Q: Why Does Cancel Culture Exist? A: Trump and His 100 Million White Supporters
Posted by Socrates in Brexit, cancel culture, censorship, Jewish nation-wrecking, Jewish paranoia, Jordan Peterson, populism, Trump Derangement Syndrome, Trump's policies, Trump-as-a-fascist, Trumpism, Trumpphobia at 10:20 am | Permanent Link
Cancel culture is not about bullying or power per se. It’s about fear: certain people fear a resurgence of White, right-wing populism (i.e., “Trumpism”). Most of the people who were “canceled” (deplatformed) were people who were seen as engaging in some type of “right wing bad-think.” Indeed, all of Donald Trump’s close associates were canceled for no good reason. (Even Dr. Seuss was canceled for “racism”!).

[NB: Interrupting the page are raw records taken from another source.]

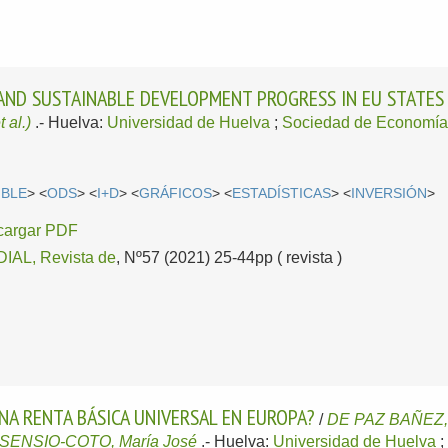
ND SUSTAINABLE DEVELOPMENT PROGRESS IN EU STATES
t al.)
.-
Huelva:
Universidad de Huelva
;
Sociedad de Economía
IBLE
> <
ODS
> <
I+D
> <
GRÁFICOS
> <
ESTADÍSTICAS
> <
INVERSIÓN
>
cargar PDF
AL, Revista de
, Nº57 (2021) 25-44pp ( revista )
NA RENTA BÁSICA UNIVERSAL EN EUROPA?
/
DE PAZ BAÑEZ,
SENSIO-COTO, María José
.-
Huelva:
Universidad de Huelva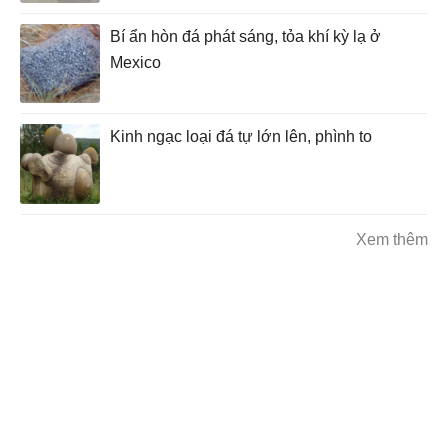
Bí ẩn hòn đá phát sáng, tỏa khí kỳ lạ ở
Mexico
Kinh ngạc loại đá tự lớn lên, phình to
Xem thêm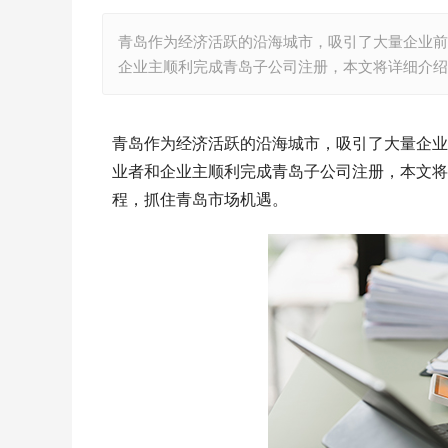
青岛作为经济活跃的沿海城市，吸引了大量企业前
企业主顺利完成青岛子公司注册，本文将详细介绍
青岛作为经济活跃的沿海城市，吸引了大量企业
业者和企业主顺利完成青岛子公司注册，本文将
程，抓住青岛市场机遇。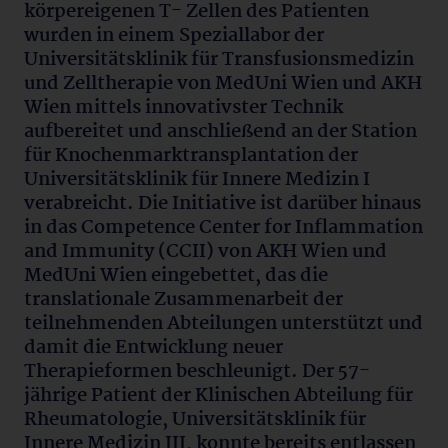
körpereigenen T- Zellen des Patienten
wurden in einem Speziallabor der
Universitätsklinik für Transfusionsmedizin
und Zelltherapie von MedUni Wien und AKH
Wien mittels innovativster Technik
aufbereitet und anschließend an der Station
für Knochenmarktransplantation der
Universitätsklinik für Innere Medizin I
verabreicht. Die Initiative ist darüber hinaus
in das Competence Center for Inflammation
and Immunity (CCII) von AKH Wien und
MedUni Wien eingebettet, das die
translationale Zusammenarbeit der
teilnehmenden Abteilungen unterstützt und
damit die Entwicklung neuer
Therapieformen beschleunigt. Der 57-
jährige Patient der Klinischen Abteilung für
Rheumatologie, Universitätsklinik für
Innere Medizin III, konnte bereits entlassen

Cancel culture arrived on the coattails of the greatly-exaggerated “Me Too” movement. It began to gain real strength when the Jews and the leftists realized, circa 2017, that Donald Trump was not only popular with conservative White people, but extremely popular with those White people, to a degree never seen before in American politics. White people tolerated, and sometimes even liked, other politicians, but they loved Trump. He was more popular than pizza and ice cream combined. At several Trump rallies, the crowds actually chanted to Trump: “we love you!” That was politically unprecedented (even Reagan didn’t get that kind of special treatment), and it was scary to the Jews, who are very sensitive to, and very paranoid about, White, populist leaders who could potentially lead a huge movement of populist White people (which is exactly what Trump did). Trump acted way too much like a 1930s populist for the comfort of the Jews and the leftists, especially when he criticized Mexicans (i.e., illegal aliens) as being criminals and rapists on the very same day that he announced his candidacy. That’s how cancel culture began, and why it’s still going strong today. It’s an attack on Trumpism (again, White, right-wing populism). It should be called “cancel Trump culture” instead. Had Trump lost the 2016 election, cancel culture would have never become “a thing.” (Indeed, the theft of the 2020 federal election is very much connected to cancel culture and was all about the fear of a second Trump presidential term, and, no doubt, a fear that Trumpism could spread to Europe, which it kinda did [think Brexit; there is also currently a Frexit movement in France]).